The report: ‘Green Carbon, Black Trade: Illegal Logging, Tax Fraud and Laundering in the Worlds Tropical Forests. A Rapid Response Assessment’, released by INTERPOL and the UN Environment Programme (UNEP) in 2012, estimated that the total illegitimate global timber trade is worth between $30 and $100 billion annually.
The 2012 UNEP-INTERPOL report also contends that, ‘Illegal logging is not on the decline, rather it is becoming more advanced as cartels become better organized.
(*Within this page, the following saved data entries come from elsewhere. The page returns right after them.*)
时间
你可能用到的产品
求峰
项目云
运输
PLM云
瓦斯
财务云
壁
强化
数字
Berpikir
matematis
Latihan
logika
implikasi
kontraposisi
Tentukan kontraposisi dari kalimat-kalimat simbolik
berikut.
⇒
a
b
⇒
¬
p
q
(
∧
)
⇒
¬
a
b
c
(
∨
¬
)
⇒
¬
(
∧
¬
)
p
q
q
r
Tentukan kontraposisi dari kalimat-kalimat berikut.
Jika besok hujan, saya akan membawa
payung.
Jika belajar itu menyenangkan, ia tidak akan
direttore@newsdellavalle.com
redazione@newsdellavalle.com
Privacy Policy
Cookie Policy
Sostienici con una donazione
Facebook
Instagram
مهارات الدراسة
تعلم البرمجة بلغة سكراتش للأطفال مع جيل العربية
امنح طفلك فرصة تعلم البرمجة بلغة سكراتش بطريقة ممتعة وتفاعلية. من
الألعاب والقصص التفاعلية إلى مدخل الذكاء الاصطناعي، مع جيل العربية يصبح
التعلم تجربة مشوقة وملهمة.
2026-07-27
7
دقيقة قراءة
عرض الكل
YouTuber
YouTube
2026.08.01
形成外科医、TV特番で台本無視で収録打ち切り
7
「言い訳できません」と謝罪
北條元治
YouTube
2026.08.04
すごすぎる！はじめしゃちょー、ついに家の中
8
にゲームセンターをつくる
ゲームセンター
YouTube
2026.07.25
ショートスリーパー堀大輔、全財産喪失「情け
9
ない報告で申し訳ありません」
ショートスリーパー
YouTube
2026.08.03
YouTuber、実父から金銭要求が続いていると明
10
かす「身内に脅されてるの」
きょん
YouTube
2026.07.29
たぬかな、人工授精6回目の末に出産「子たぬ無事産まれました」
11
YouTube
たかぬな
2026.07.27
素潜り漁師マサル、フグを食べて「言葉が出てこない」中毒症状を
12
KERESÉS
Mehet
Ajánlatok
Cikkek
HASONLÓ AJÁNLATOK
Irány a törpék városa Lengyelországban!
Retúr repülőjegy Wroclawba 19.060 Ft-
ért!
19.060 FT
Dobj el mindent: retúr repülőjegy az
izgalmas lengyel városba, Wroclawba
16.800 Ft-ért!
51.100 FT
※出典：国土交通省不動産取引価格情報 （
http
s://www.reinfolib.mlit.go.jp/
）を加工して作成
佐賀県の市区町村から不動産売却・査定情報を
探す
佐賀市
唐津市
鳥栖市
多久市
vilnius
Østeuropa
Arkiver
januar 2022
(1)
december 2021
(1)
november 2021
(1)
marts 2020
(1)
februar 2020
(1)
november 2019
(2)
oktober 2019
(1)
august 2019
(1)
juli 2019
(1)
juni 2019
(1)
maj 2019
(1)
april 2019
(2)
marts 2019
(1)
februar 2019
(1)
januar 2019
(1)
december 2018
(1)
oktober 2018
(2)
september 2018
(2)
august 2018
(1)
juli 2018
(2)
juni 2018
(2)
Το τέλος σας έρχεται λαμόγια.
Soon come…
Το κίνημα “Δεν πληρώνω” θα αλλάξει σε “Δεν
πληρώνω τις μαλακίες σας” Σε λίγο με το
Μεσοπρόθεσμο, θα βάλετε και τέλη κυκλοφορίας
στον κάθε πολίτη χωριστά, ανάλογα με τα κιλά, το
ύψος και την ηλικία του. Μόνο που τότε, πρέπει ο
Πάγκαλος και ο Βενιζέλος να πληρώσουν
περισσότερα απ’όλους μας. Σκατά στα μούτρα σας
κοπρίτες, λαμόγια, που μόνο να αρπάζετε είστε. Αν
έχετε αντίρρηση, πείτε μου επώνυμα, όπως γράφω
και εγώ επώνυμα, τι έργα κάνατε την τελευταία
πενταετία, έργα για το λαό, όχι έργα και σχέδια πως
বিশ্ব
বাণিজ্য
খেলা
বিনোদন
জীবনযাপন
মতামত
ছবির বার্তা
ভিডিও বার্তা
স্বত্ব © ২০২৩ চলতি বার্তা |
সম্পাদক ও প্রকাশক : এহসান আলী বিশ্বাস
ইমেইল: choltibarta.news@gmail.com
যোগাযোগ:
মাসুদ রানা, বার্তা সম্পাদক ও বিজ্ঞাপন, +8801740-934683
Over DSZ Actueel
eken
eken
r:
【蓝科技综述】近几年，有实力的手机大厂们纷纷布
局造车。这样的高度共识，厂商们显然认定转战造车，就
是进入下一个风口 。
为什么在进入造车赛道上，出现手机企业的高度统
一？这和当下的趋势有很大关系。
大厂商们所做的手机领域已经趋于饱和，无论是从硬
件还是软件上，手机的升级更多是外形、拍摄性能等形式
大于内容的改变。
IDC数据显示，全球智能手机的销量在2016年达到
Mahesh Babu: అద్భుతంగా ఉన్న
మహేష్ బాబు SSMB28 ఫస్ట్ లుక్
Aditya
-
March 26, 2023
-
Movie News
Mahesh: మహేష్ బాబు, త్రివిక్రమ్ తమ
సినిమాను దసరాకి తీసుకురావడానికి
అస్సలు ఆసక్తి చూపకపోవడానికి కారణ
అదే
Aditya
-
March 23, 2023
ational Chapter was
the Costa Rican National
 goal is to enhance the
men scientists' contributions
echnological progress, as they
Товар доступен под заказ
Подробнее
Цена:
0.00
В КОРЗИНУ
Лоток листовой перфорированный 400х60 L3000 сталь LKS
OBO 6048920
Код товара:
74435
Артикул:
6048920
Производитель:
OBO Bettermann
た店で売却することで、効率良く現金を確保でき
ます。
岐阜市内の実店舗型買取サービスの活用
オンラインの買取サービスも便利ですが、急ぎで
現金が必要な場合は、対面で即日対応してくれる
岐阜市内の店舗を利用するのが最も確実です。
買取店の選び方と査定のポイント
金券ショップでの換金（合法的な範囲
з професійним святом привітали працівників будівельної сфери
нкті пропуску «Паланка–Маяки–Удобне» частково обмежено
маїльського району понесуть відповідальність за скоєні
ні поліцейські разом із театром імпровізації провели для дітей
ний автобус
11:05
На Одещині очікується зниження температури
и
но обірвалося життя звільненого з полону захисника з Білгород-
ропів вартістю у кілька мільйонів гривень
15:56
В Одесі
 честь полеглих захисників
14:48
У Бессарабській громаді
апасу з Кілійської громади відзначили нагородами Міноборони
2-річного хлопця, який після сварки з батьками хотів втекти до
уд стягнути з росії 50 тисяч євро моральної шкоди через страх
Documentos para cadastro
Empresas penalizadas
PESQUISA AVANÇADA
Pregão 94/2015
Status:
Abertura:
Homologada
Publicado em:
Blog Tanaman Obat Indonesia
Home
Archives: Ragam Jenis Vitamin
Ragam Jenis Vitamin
Illegal logging accounts for between 15% and 30% of global timber trade… unless national authorities and law enforcement agencies develop responses commensurate with the scale and the complexity of the problem, the crimes of a minority can endanger not only the development of the majority, but also the innovative initiatives that are being implemented to reward those countries and communities that promote ecosystem services aimed at improving forest areas’.
In May 2017, some indigenous leaders in Nicaragua said that loggers offer weapons to their communities in exchange for illegally logging forests in their territory. “They say, ‘you have problems, give me 1,500 cubic meters of wood. We are going to facilitate weapons to you so you can fight against the colonists’”, Hilario Thompson, a representative of the indigenous party Yatama, said. The ‘colonists’ refers to people who occupy indigenous lands without permission.
According to data from Global Forest Watch, the Bosawás Biosphere Reserve lost about 6.5 percent of its tree cover between 2001 and 2014, mostly concentrated in the south.
UNESCO has expressed concern about the accelerated deforestation in Bosawas. Kathleen Rogers, President of the American organization Earth Day Network, has explained the importance of this biosphere reserve for the maintenance of stable climatic conditions throughout Nicaragua. “Tropical rain forests, being the most abundant sources of plant life on earth, play an important role as carbon sinks; trees and plants absorb carbon dioxide, and carbon remains ‘trapped’ in the wood and in the soil itself,” said Kathleen Rogers. “The Bosawas Reserve also helps to generate a cloud cover in the region that regulates the temperature, and that, at the same time, provides rain. The cloud cover is a vital barrier against extreme climates in the region”, she added.
According to biologist Jaime Incer Barquero: “The destruction of the Bosawas Biosphere would affect the entire Nicaragua, because, especially in this era of climate change, the forest can prevent natural calamities such as droughts and floods. Forests, in fact, can soak up excess rainwater, preventing run-offs and damage from flooding. Plants and trees can also help provide clean water and mitigate the effects of droughts by releasing water in the dry season. Forests can even prevent droughts since they produce atmospheric moisture and therefore rainfalls”. They are also natural barriers that reduce the impact of wind and hurricanes.
Incer Barquero urged to halt the invasion of colonists in the reserve in order to prevent the destruction of the Bosawás. “Forests regenerate naturally, but this process takes years”, he said. “Reforestation is not the best solution. The succeeding forest could never have the same dimensions and biodiversity as the original forest. So human beings should protect what is left and let it regenerate naturally”. (N.A.)